Page text
Husband: Will you PLEASE let me help you?
Me: I'm fine, really!!!
This goes on more often than you would think. I don't know what it is inside me that makes me think I have to do it ALL. For some reason I'm just bent on it. And the fact that I'm married to a man who really does like to help me has seemed to reveal my "independence" (I'd rather call it THAT instead of "stubbornness") even more!
I don't think it helps matters that I'm honestly quite the perfectionist. There are days when I curse that trait, and just as many when I thank my lucky stars for it...depends on the "crisis" at h and! Many times I want to do things on my own because I feel that I'm the only one who will complete the task correctly...which is a VERY skewed way of thinking, might I add.
So where do I draw the line? How do I land in neutral territory when the valley between "I can do it all" and "Thank you for helping me" looms?
Better yet, IS there a line that needs to be drawn? Who says I'm not supposed to try to be "superwoman", and if I don't I'm spitting in the faces of all the women who have ever begged and pleaded for women's rights?
In the midst of all the questions, I DID discover something: sometimes letting go actually feels good!
When I come home on Mondays, and my husband (who has Mondays off work) has completed all of our laundry, that feels really good to me! When I leave a half-cleaned-up kitchen and take a break for a shower at the end of a long day and I come back to find that he's cleaned up the rest of the mess, that feels pretty good, too. And when we work together as a team to complete a task, it feels even better because, not only have we spent time together accomplishing something, but also because we have even more free time to spend with each other once we're done.
Now, I'm not saying that this works every time. The stubborn...errr...independent streak still rises up often (he can attest to that if you don't believe me!) I'm just saying that I think I found where the line must be drawn for myself.
What about you? Where do YOU draw the line?

Records provided

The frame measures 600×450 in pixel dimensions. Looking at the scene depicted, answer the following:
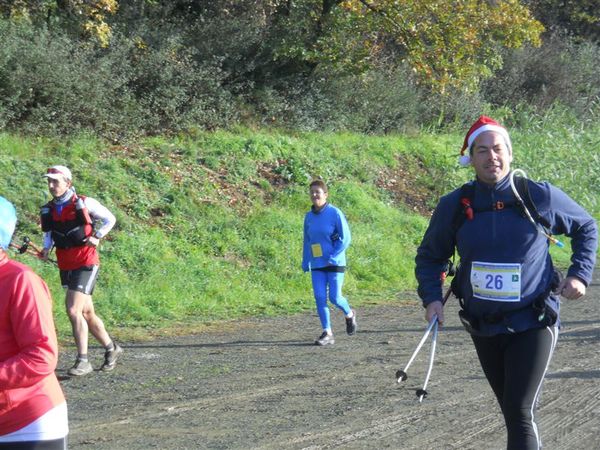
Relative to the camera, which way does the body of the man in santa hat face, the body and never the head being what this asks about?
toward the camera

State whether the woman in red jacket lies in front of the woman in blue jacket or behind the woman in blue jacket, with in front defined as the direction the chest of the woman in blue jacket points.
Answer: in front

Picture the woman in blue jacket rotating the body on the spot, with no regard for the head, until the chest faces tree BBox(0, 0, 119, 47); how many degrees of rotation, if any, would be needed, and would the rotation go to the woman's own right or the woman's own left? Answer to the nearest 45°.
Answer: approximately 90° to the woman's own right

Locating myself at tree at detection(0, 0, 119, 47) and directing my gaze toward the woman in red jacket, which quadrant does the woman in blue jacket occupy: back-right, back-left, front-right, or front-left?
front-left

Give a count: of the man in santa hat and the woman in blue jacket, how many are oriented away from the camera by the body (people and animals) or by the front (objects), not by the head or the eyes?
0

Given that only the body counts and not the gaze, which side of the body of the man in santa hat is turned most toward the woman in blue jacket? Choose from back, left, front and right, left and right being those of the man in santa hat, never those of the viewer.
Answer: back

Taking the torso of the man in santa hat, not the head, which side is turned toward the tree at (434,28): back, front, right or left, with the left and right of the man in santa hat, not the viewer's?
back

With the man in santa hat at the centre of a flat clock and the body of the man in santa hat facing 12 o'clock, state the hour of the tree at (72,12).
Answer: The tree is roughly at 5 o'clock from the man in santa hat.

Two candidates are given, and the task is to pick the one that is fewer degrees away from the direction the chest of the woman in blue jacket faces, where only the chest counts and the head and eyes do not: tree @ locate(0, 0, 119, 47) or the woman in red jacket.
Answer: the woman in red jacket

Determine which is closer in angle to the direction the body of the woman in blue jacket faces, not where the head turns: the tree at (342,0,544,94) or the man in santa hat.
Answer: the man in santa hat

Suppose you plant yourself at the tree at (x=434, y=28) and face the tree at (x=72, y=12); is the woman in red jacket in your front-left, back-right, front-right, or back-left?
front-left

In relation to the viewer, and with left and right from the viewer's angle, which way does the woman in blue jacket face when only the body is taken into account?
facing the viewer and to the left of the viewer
...
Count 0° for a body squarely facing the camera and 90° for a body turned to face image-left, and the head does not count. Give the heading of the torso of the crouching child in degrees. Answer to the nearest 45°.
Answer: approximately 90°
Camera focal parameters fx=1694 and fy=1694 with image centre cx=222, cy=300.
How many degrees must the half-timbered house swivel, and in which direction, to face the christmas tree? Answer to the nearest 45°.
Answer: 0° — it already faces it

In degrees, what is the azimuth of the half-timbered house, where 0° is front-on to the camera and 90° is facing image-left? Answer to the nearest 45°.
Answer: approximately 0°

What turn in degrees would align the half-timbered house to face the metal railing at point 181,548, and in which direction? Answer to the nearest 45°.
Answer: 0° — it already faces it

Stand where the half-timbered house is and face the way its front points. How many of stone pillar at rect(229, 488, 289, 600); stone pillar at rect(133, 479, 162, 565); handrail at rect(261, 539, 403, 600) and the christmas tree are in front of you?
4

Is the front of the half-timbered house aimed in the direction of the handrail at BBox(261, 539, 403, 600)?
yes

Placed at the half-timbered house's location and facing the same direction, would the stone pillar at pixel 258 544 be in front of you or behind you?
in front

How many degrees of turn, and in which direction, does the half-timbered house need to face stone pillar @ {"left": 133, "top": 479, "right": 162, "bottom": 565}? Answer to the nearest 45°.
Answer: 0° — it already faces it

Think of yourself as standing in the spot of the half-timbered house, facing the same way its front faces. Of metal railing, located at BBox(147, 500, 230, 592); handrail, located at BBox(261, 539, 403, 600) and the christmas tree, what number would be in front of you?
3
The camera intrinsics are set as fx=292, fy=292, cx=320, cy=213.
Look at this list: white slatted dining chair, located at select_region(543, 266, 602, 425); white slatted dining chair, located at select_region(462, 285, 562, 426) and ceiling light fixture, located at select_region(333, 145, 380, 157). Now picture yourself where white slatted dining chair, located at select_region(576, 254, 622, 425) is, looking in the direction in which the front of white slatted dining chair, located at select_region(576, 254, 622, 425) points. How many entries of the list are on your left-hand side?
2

Assignment
Repeat word for word the stretch of the post about accepting help from "When I come" through "drawn for myself.".

Task output
When I come home on Mondays, and my husband (who has Mondays off work) has completed all of our laundry, that feels really good to me! When I leave a half-cleaned-up kitchen and take a break for a shower at the end of a long day and I come back to find that he's cleaned up the rest of the mess, that feels pretty good, too. And when we work together as a team to complete a task, it feels even better because, not only have we spent time together accomplishing something, but also because we have even more free time to spend with each other once we're done.
Now, I'm not saying that this works every time. The stubborn...errr...independent streak still rises up often (he can attest to that if you don't believe me!) I'm just saying that I think I found where the line must be drawn for myself.